Matthew Freud criticises Facebook tax bill and calls for UK Government action

The founder and CEO of Freuds has criticised Facebook after the recent revelation of the firm's low UK corporation tax bill, and urged the Government to "consider what it can do to level the playing field".

(Credit: David M. Benett/Getty Images for Unicef)
(Credit: David M. Benett/Getty Images for Unicef)

In an interview with The Guardian, published online today, Matthew Freud said: "We are proud to be a growing UK creative business.

"Our success means that we paid £3m in tax last year, 684 times more than Facebook. Many of our competitors, like Facebook, avail themselves of perfectly legal mechanisms for reducing their tax bill. We don’t, but would urge the Government to consider what it can do to level the playing field so that British businesses paying their fair share of tax in the UK are not disadvantaged."

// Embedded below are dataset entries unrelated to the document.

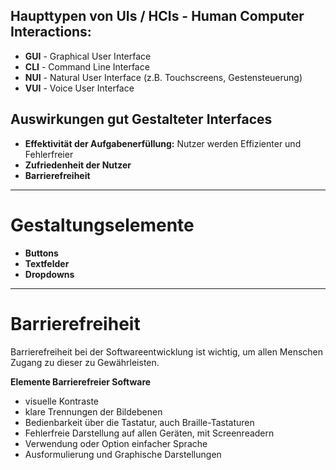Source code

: ## Haupttypen von UIs / HCIs - Human Computer Interactions:
- **GUI** - Graphical User Interface
- **CLI** - Command Line Interface
- **NUI** - Natural User Interface (z.B. Touchscreens, Gestensteuerung)
- **VUI** - Voice User Interface

## Auswirkungen gut Gestalteter Interfaces
- **Effektivität der Aufgabenerfüllung:** Nutzer werden Effizienter und Fehlerfreier
- **Zufriedenheit der Nutzer**
- **Barrierefreiheit** 

---
# Gestaltungselemente
- **Buttons**
- **Textfelder**
- **Dropdowns**

---
# Barrierefreiheit
Barrierefreiheit bei der Softwareentwicklung ist wichtig, um allen Menschen Zugang zu dieser zu Gewährleisten.

**Elemente Barrierefreier Software**
- visuelle Kontraste 
- klare Trennungen der Bildebenen
- Bedienbarkeit über die Tastatur, auch Braille-Tastaturen
- Fehlerfreie Darstellung auf allen Geräten, mit Screenreadern
- Verwendung oder Option einfacher Sprache
- Ausformulierung und Graphische Darstellungen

The article is entitled 'I paid 684 times more tax than Facebook' – a reference to Facebook having paid £4,327 in corporation tax in 2014, as was revealed by The Sunday Times.

By contrast, The Guardian reports that Freuds paid £2.96m in UK corporation tax, and that Freud himself "took home £11.2m last year, a third more than he did in 2013".

While a Facebook statement distributed to media after the Times' story broke said that the firm was "compliant with UK tax law", it has faced substantial criticism over its accounting arrangements.

Earlier this week, the charity ActionAid UK's tax campaign manager wrote in PRWeek that corporate tax avoiders were costing the developing world £130bn every year.